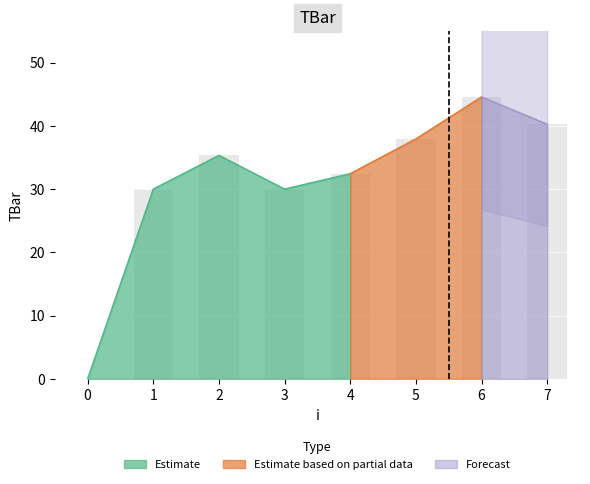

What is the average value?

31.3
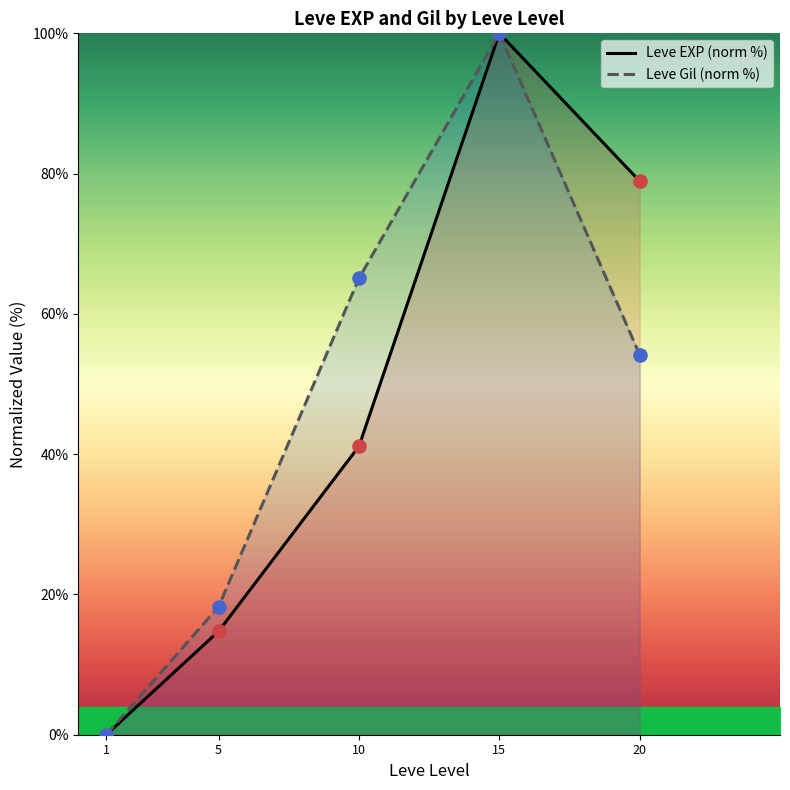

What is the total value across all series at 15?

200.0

------------------------------------------------------------------------

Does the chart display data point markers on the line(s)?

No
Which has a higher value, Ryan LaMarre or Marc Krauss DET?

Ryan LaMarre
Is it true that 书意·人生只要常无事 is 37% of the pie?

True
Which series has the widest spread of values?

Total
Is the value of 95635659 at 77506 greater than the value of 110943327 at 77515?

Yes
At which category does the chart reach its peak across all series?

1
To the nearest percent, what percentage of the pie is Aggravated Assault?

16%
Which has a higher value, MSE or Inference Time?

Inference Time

------------------------------------------------------------------------

--- Task prompt ---
Please list each line from the entries above that contains the word "across", copying every one in full.

--- Problem solution ---
What is the total value across all series at 15?
At which category does the chart reach its peak across all series?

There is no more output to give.